During the Q&A portion of the town hall, the overall composition drifted strongly toward the broad issue of sustainabilty. Building off Grabill's observation that programming tools have proliferated widely on the web, making “procedural literacy” (to borrow a phrase from Annette Vee) more widely-available, Charlie Lowe pointed to the open and public locations where open-source project development occurs, and how those locations serve as archives that can teach students how to follow suit. Selfe continued to speak to the issue of sustainability for academic projects, particularly as part of the collaborative enterprise, which often times requires compromise between academics and the institutional structures in which they work. This observation prompted both Lowe and Yancey to reaffirm the important role of Creative Commons licensing in establishing long-term sustainability by virtue of avoiding entanglements with copyright law, entanglements that could be precipitated by compromise with university structures that tend to regulate academic work more tightly.

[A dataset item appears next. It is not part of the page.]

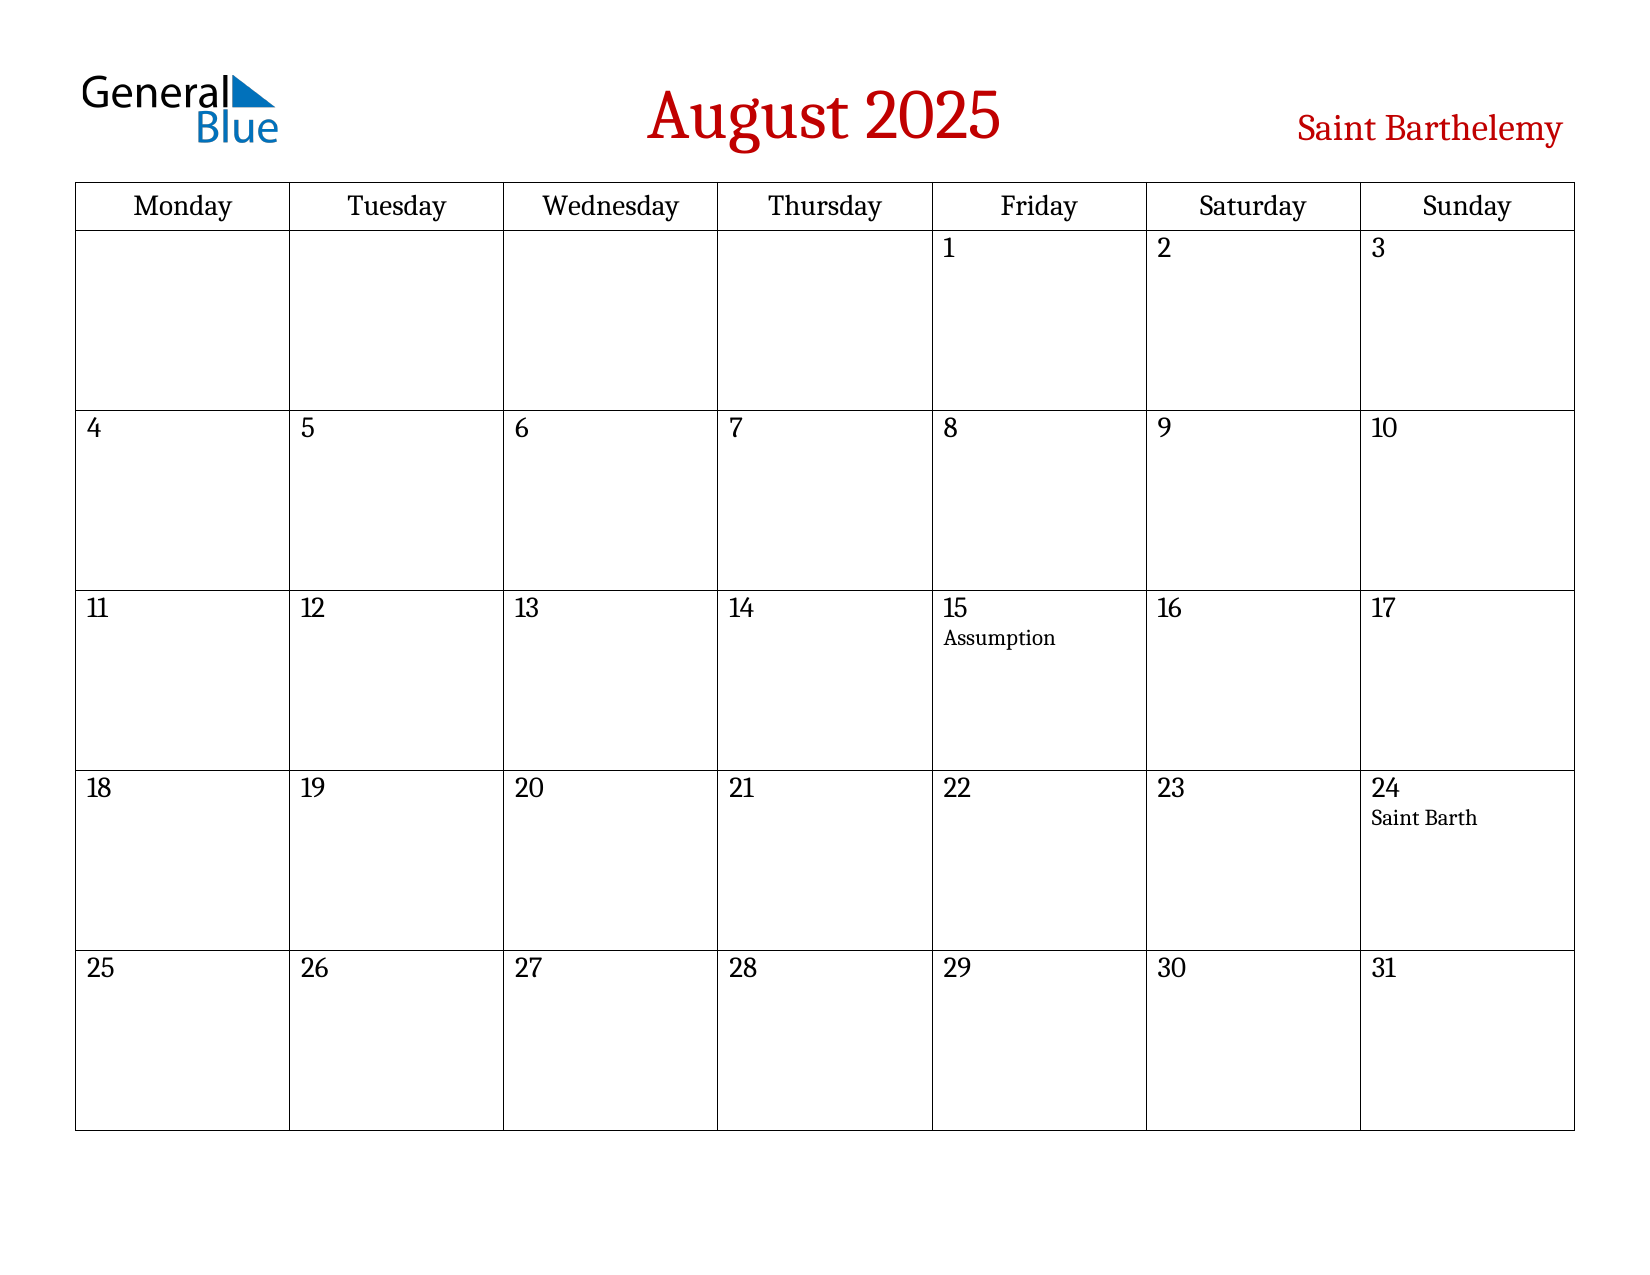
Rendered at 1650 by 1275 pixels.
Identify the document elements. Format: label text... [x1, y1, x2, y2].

The town hall wound down with a conversation about strategies for encouraging wider-scale “surrender” to the technologies and techno-rhetorics around us, a conversation that quickly identified the tension between institutionalizing writing technologies (with all the possibilities for passionate engagement entailed) on one hand and the imposition of values on the other. The latter perspective prompted Lowe to quip that technology, if imposed, becomes a “coup, not a revolution,” though Yancey took the opportunity to tie the proliferation of these technologies to a dissolution of the popular stereotype of the solitary, monk-like academic figure. Through more engagement, she argued, we may locate more possibilities for building sustained, innovative, and engaged scholarly communities.